You would not believe the ideas and theories which fans of the 1960's television series the Prisoner have come up with over the years, some of them plausible, others not so. During a teabreak yesterday I sat reading about one such theory in an article I came across in a Number Six magazine.
There is a book entitled ‘The Magus’ by one John Fowles, which I have not personally read, but apparently which has many similarities between the book and the Prisoner, and after reading this book the author of the article was forced to look at the Prisoner in a new light. In this that the village could be the environment of a stage, for a major psychological experiment into human behaviour. The author suggests that a subject be taken, such as No.6. Drug or brainwash him until he has present conceptions and reactions. Then place him in an alien environment but containing familiar items - his cottage - so that he has immediate affinity with his surroundings.
The subject is then placed in a series of stressful, unusual and at times dangerous situations or events and then observe his reactions. Included are continuous betrayals by women and use these to observe the change in the subjects character.
The subject is fed with limited information, some of it false - as in the location of the Village - and again observe how the subjects reacts to that information provided. In the case of the location of the village during ‘The Chimes of Big Ben,’ No.6 attempts to escape with No.8-Nadia.
What's more the village and its community, according to the author, could be populated by actors and psychologists involved in the experiment. This could explain the inconsistency in numbering throughout the series. No.113 being a contributor to The Tally Ho newspaper in ‘Free For All,’ and then No.113 being a dead woman buried in the graveyard in 'Hammer Into Anvil.' {Well that's one way to explain it I suppose}. The Rook-No.53 is another experiment which doctors are carrying out, and again with No.8-the white Queen in ‘Checkmate.’ Then there is all the therapy work, and various experiments being carried out on members of the community.

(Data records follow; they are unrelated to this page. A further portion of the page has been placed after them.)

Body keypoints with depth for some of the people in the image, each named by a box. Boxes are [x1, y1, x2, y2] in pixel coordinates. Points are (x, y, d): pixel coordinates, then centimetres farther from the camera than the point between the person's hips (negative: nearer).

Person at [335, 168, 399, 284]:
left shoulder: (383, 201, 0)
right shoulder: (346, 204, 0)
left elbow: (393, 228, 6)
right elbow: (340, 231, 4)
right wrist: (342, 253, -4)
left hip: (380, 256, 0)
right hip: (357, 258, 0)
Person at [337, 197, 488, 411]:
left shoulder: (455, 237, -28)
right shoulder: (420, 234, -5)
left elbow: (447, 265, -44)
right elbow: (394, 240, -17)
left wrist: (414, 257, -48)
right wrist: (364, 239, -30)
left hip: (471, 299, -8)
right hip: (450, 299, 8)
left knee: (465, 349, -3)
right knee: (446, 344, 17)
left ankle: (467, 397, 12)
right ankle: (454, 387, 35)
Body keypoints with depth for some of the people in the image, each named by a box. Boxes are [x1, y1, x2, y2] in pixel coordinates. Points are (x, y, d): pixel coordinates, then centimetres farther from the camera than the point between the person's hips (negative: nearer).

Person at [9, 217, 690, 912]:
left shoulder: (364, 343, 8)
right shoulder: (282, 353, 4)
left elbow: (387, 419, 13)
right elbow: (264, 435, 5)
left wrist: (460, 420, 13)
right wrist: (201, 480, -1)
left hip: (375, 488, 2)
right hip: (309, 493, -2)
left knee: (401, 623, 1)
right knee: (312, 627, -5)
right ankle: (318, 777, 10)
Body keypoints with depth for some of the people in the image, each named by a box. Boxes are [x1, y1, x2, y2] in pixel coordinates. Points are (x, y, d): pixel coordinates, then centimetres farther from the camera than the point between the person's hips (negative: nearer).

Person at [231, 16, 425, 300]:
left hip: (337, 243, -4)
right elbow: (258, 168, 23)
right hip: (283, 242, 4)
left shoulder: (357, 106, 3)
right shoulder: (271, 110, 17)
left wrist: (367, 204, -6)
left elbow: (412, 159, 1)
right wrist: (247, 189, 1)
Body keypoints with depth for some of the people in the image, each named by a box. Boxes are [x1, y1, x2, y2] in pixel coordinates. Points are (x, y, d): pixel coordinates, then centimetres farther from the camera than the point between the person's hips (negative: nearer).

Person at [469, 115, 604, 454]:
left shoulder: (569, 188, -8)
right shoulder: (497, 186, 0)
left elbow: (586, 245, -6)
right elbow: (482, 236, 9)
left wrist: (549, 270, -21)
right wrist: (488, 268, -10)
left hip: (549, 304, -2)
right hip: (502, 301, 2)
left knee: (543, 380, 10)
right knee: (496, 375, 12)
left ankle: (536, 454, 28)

No.6 may not know what his prior job was, or indeed why he resigned. If the knowledge was instilled in No.6, as part of his initial conditioning, and thereby any amount of information in his possession is limited. So how then would the subject react with repeated demands for that information which he simply does not have?, but which he feels he should know? The whole sequence of his resignation could have been drug induced, in the same way that his dreams were induced in 'A B & C.'
If the village, according to the author, is the setting for such an experiment, then that could explain the inconsistencies within the series, And thereby account for the reason why during certain episodes of the Prisoner they seem to be, "toying" with No.6.
The author concludes with the statement of how the village is like the island of Phraxos in the book ‘The Magus.’ Isolated, idyllic, and yet somehow sinister. That the Prisoner, like ‘The Magus’ has a very ambiguous conclusion.